Among the entries below, find every line that has "Ihrer" and pull it out.

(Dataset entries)
↓

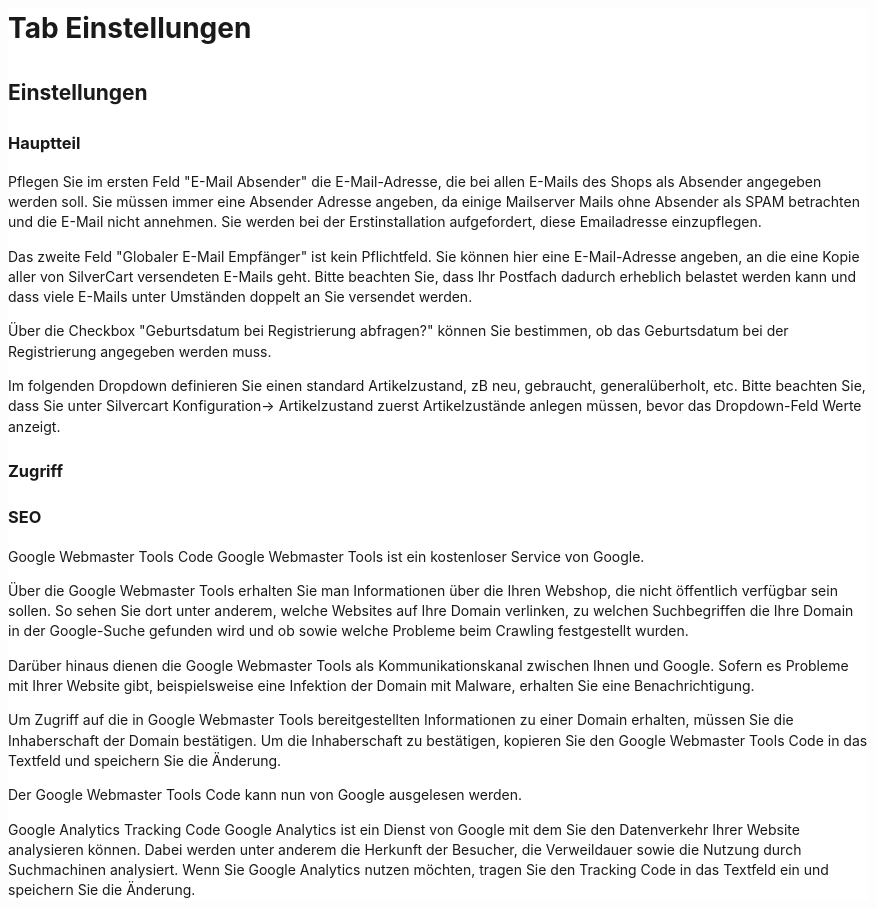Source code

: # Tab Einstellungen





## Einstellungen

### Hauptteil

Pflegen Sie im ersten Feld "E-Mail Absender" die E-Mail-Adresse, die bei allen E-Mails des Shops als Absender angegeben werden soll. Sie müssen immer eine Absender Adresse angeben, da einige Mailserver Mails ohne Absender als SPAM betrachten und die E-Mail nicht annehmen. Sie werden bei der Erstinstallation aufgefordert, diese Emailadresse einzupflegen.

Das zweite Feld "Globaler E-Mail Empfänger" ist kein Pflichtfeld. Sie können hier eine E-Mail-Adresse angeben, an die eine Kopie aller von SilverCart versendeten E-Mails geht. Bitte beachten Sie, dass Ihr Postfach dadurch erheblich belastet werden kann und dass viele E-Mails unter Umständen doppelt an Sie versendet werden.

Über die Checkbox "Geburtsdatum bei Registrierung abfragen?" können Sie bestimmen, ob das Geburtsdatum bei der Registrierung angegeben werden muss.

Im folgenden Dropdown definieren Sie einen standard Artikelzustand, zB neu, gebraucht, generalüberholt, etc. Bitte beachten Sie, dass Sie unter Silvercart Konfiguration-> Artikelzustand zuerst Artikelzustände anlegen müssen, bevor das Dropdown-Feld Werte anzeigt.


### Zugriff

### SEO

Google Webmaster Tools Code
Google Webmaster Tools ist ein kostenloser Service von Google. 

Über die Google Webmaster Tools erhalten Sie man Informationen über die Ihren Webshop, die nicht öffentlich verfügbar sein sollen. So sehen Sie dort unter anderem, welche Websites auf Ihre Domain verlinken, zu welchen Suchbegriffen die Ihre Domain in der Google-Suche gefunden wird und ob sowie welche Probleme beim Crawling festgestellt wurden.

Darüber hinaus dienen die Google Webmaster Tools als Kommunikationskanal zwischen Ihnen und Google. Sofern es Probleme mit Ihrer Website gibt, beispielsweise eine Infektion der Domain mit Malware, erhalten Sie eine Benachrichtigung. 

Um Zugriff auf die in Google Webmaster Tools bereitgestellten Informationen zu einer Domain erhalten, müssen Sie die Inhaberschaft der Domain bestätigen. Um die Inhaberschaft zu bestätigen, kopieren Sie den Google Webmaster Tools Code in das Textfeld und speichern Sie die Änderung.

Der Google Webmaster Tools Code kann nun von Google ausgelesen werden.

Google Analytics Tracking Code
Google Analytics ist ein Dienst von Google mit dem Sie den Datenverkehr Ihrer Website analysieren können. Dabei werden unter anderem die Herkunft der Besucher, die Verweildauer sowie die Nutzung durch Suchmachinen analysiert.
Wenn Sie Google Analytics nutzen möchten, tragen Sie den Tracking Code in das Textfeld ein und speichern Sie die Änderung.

↑

## The completed task
Darüber hinaus dienen die Google Webmaster Tools als Kommunikationskanal zwischen Ihnen und Google. Sofern es Probleme mit Ihrer Website gibt, beispielsweise eine Infektion der Domain mit Malware, erhalten Sie eine Benachrichtigung. 
Google Analytics ist ein Dienst von Google mit dem Sie den Datenverkehr Ihrer Website analysieren können. Dabei werden unter anderem die Herkunft der Besucher, die Verweildauer sowie die Nutzung durch Suchmachinen analysiert.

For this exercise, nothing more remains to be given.